Id. at 71, 403 A.2d at 185-86 (emphasis added). See also Gaito v. Pennsylvania Board of Probation and Parole, 488 Pa. 397, 412 A.2d 568 (1980).

To the extent that the Board gave petitioner credit against the new sentence for his eight months of presentence incarceration it correctly applied the foregoing rule, given petitioners failure to post bail during those eight months. It erred, however, in so crediting the en tire period of incarceration prior to the Board hearing. Section 21.1(a) of the Parole Act directs that “if a new sentence is imposed . . . the service of the balance of [the] term originally imposed shall precede the commencement of the new term. ...” 61 P.S. §331.21a(a). Because in the present case there was a final Board order outstanding against petitioner directing service of three months backtime for the technical violation, this period had to commence before the new sentence. The Board thus erred in attributing to the new sentence the three-month period of incarceration beyond the date of sentencing.
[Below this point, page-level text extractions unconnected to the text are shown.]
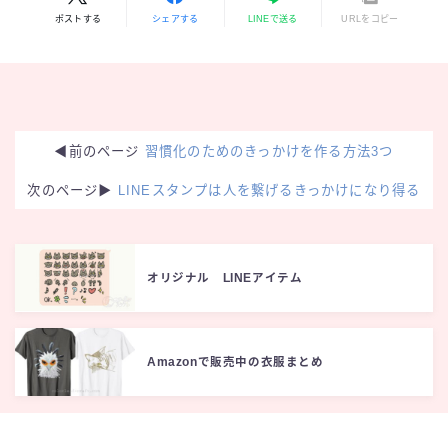
ポストする
シェアする
LINEで送る
URLをコピー
◀︎前のページ
習慣化のためのきっかけを作る方法3つ
次のページ▶︎
LINEスタンプは人を繋げるきっかけになり得る
オリジナル LINEアイテム
Amazonで販売中の衣服まとめ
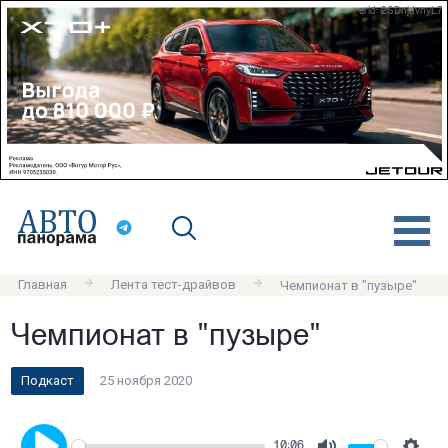
erid: 2SDnjdvnyL7
Главная
Лента тест-драйвов
Чемпионат в "пузыре"
Чемпионат в "пузыре"
Подкаст
25 ноября 2020
10:06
Instead, as in effect advanced by petitioner, the three-month backtime should be deemed to commence on August 22, 1985, the date on which he was transferred to the state prison and out of the jurisdiction of the trial court. On this date petitioner was available for reentry into his original sentence. Accordingly, (1) petitioners three-month backtime obligation for the technical violation ended on November 22, 1985; (2) the period from November 23, 1985 to December 2, 1985 (ten days) is to be credited against the new sentence; and (3) the nine months of additional backtime attributable to the new conviction ran from December 3, 1985 to September 3, 1986.

Reversed and Remanded.

Order

Now, April 16, 1987, the Order of the Pennsylvania Board of Probation and Parole, No. 1767-M, dated February 10, 1986, is hereby reversed and remanded for recalculation of Petitioners parole eligibility date in a manner consistent with this opinion.

Jurisdiction relinquished. 
      
       This violation occurred during the first week of November, 1984.
     
      
      
        Board Decision, 2/13/85, at 2.
     
      
       It is immediately to be noted, however, that this statement is not quite accurate. From the date of sentencing to the date of the Board hearing bail was not available to petitioner, since he had been convicted and no appeal was sought. See infra note 6.
     
      
       Act of August 6, 1941, P.L. 861, as amended.
      
     
      
       This section is applicable to petitioner, since his original and new sentence were both to be served in the state penal system. See 61 P.S. §331.2ia(a)(l).
     
      
       The Boards reasoning with respect to petitioners failure to post bail from the date of his sentencing to the date of the Board hearing is, of course, patently infirm, because bail is not available after an unappealed conviction. The logic of Rodriques and Gaito—relied upon by the Board in this appeal—simply has no bearing on the analysis of post-sentence periods of incarceration.